Economic struggles have been compounded by double-digit inflation due to high energy prices and continuing labour and good supply shortages. To counter sustained inflation, the BoE has responded with series of aggressive hikes to the UK base rate, raising it to 3.0% earlier this month from 0.1% this time last year. BoE rate expectations have been exceptionally volatile. Maximum terminal rates for next year peaked at nearly 6.30% at one point before returning to around 5.20% but with a considerably longer tail of higher rates being maintained compared to rate expectations in the previous month.

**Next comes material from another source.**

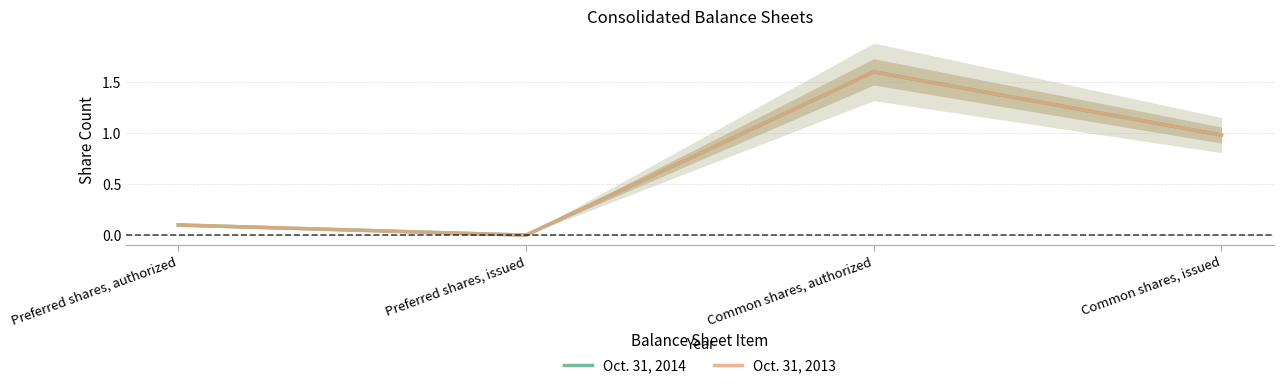

True or false: Oct. 31, 2014 and Oct. 31, 2013 intersect in this chart.

False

Against the backdrop of the cost-of-living crisis, Truss’ mini-budget, despite its ostensible growth focus, further exacerbated the market sentiments and intensified economic turmoil. Post new leadership and u-turn on tax cuts in the preceding mini-budget, the UK markets have shown tenuous recovery, but look likely to remain volatile for the foreseeable with further ‘known unknowns’ similar to the UK LDI/pensions crisis looming as potential tail events. Secondary market prices, albeit on thin liquidity at attractive prices, have put further pressure on demand for a new paper on both sides of the Atlantic. In contrast, market sentiment stays bearish even though credit fundamentals remain relatively firm. Notwithstanding the challenging conditions, debt still remains widely available for smaller and mid-market transactions (even though the availability of bank credit has contracted marginally), while pricing is resilient for now despite the uplift in borrowing costs.

At present, the markets are not pointing to a major financial crisis along the lines of post-2008 GFC, even though overnight funding gaps in the repo markets have shown occasional unexpected  stresses. Europe is likely to face a considerably more troubled winter with possible energy supply disruptions despite recent slackening in gas prices; while the US and UK unemployment remain very low (and has in part been the driver behind the drumbeat of raising rates aggressively) with ISM surveys still holding in positive territory and are not at levels typically associated with a recession. Consequently, it remains difficult to reconcile a severe slowdown with current economic numbers. For the moment, without a further, much sharper external shock, a market move broadly comparable to the European debt crisis would seem to be the more likely downside scenario (i.e. risk premium rises sharply increase with periodic bouts of high market volatility for an extended period, but markets remain functioning and the overall situation remains highly likely to be salvageable), notwithstanding the fact that the available central bank firepower is likely to be more constrained now than a decade ago.